> _Dataset entries_:
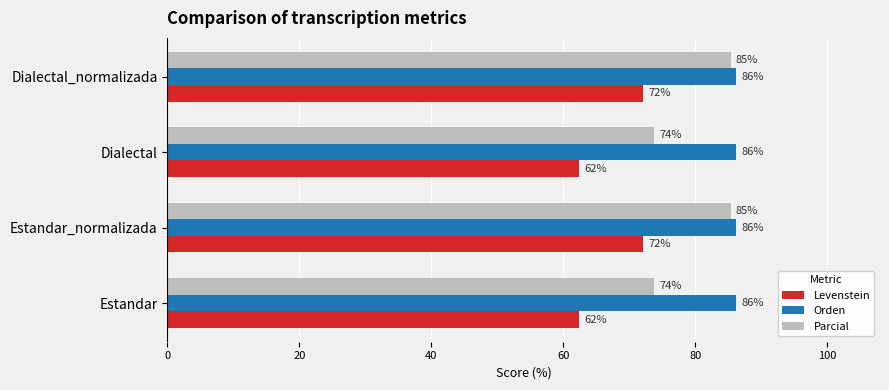

What is the sum of all Parcial values?

318.2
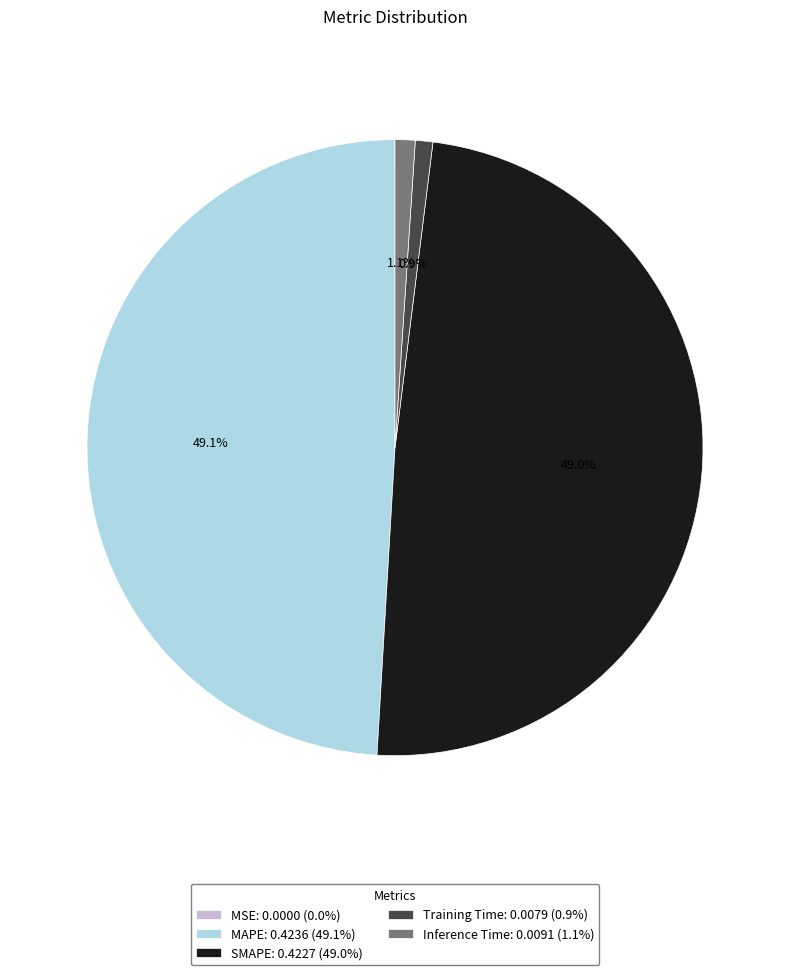

Does any single category account for the majority?

No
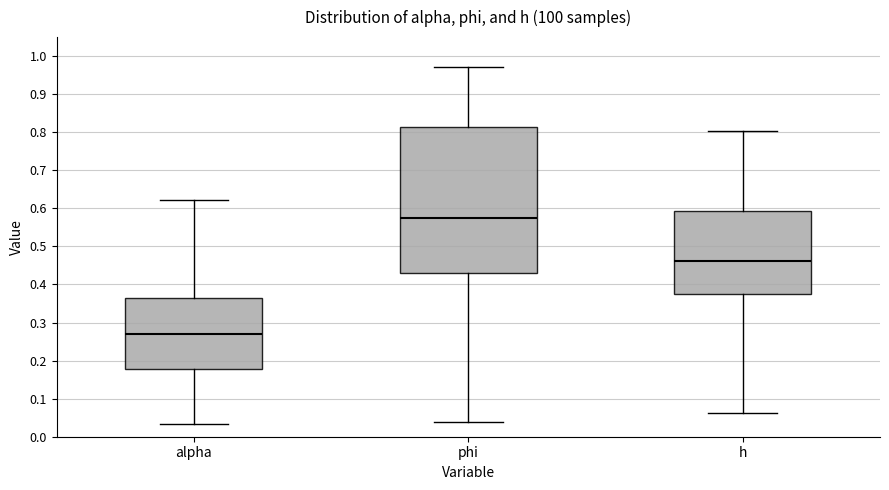

Where is the lower edge of the box for h on the y-axis? The values are not printed on the chart, so give them approximately, as read against the axis.

0.38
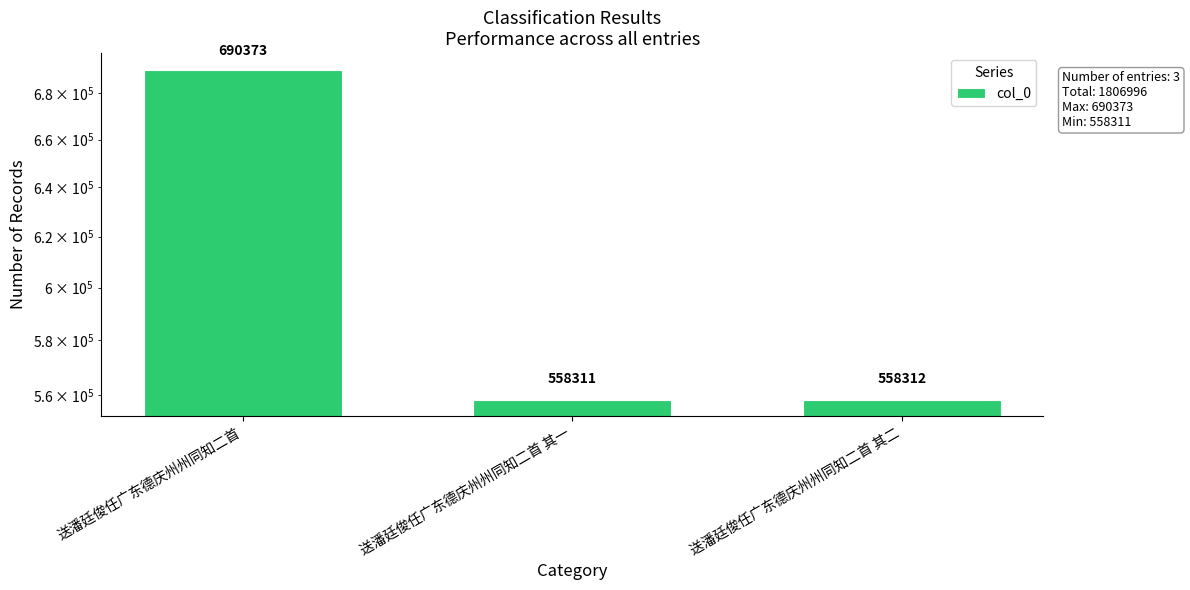

At which category does the chart reach its peak across all series?

送潘廷俊任广东德庆州州同知二首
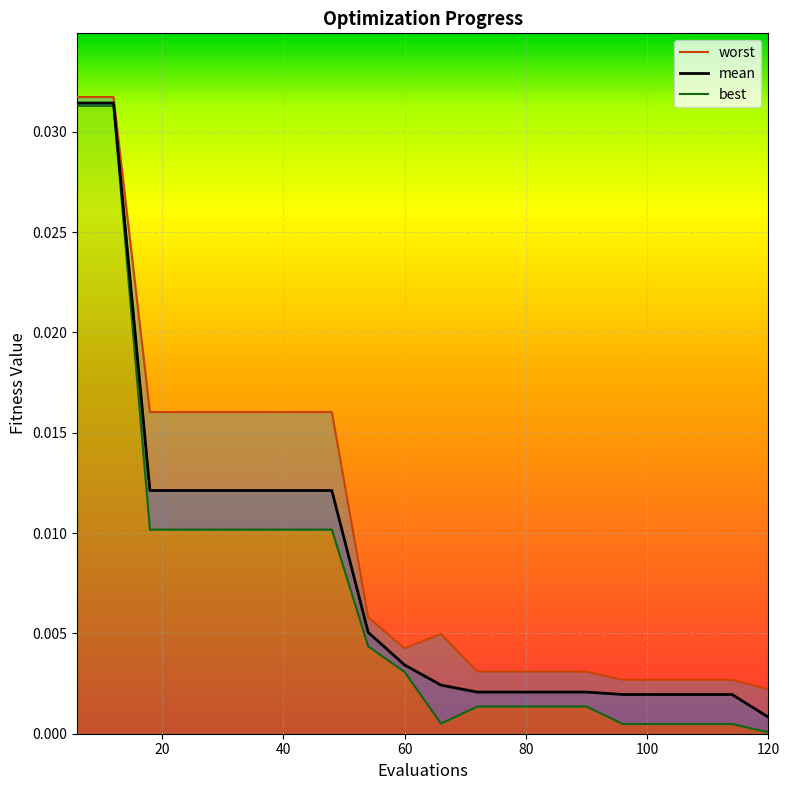

The value of mean at 11 is 0.0. True or false?

False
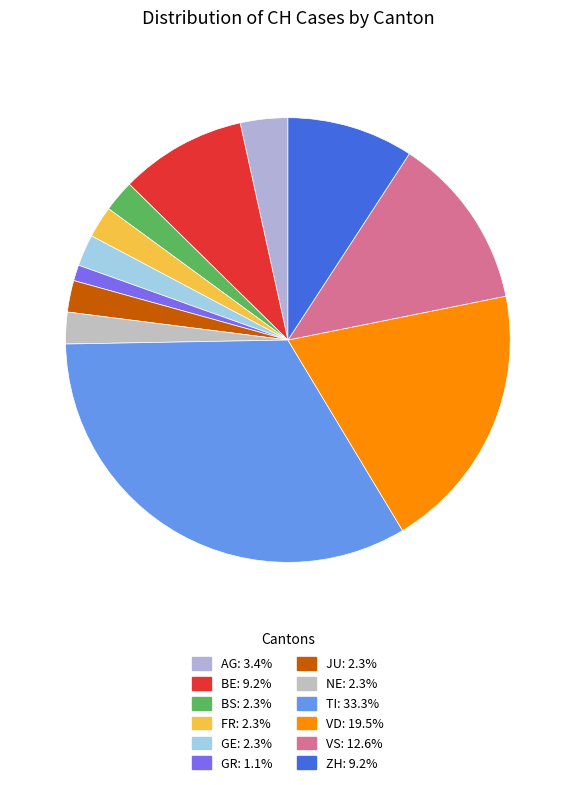

How many segments does this pie chart have?

12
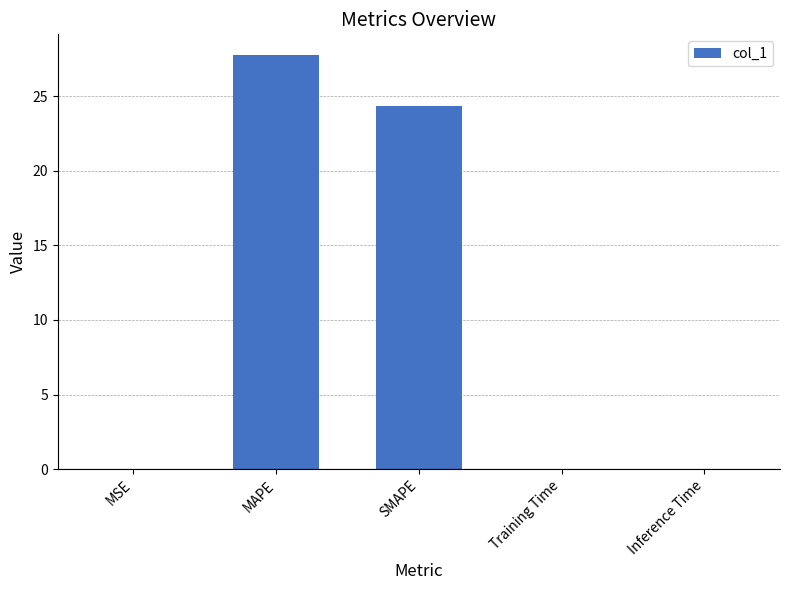

Is it true that the value at SMAPE is 35.8?

False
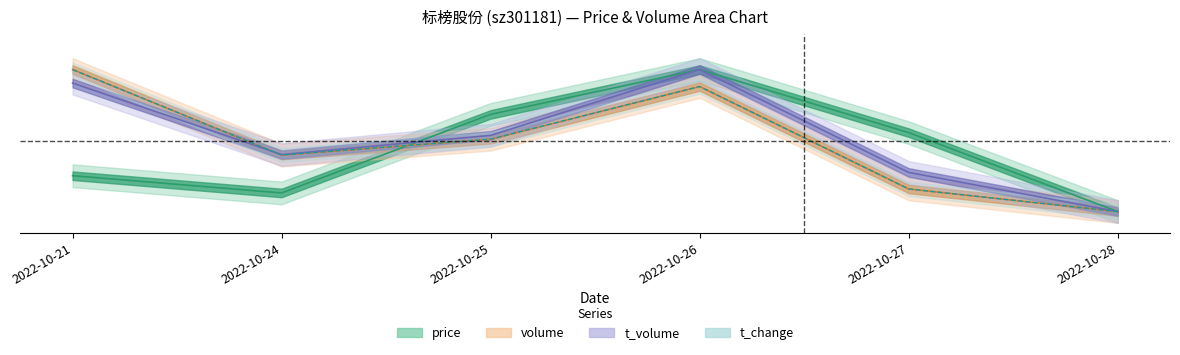

List the labels in order of volume value, largest first.

2022-10-21, 2022-10-26, 2022-10-25, 2022-10-24, 2022-10-27, 2022-10-28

> _To do_: Turn the data above into a JSON list of strings, with one string for each line and no blank lines. Leave out the picture lines.

> _Answer below_:
[
  "What is the sum of all Parcial values?",
  "318.2",
  "Does any single category account for the majority?",
  "No",
  "Where is the lower edge of the box for h on the y-axis? The values are not printed on the chart, so give them approximately, as read against the axis.",
  "0.38",
  "At which category does the chart reach its peak across all series?",
  "送潘廷俊任广东德庆州州同知二首",
  "The value of mean at 11 is 0.0. True or false?",
  "False",
  "How many segments does this pie chart have?",
  "12",
  "Is it true that the value at SMAPE is 35.8?",
  "False",
  "List the labels in order of volume value, largest first.",
  "2022-10-21, 2022-10-26, 2022-10-25, 2022-10-24, 2022-10-27, 2022-10-28"
]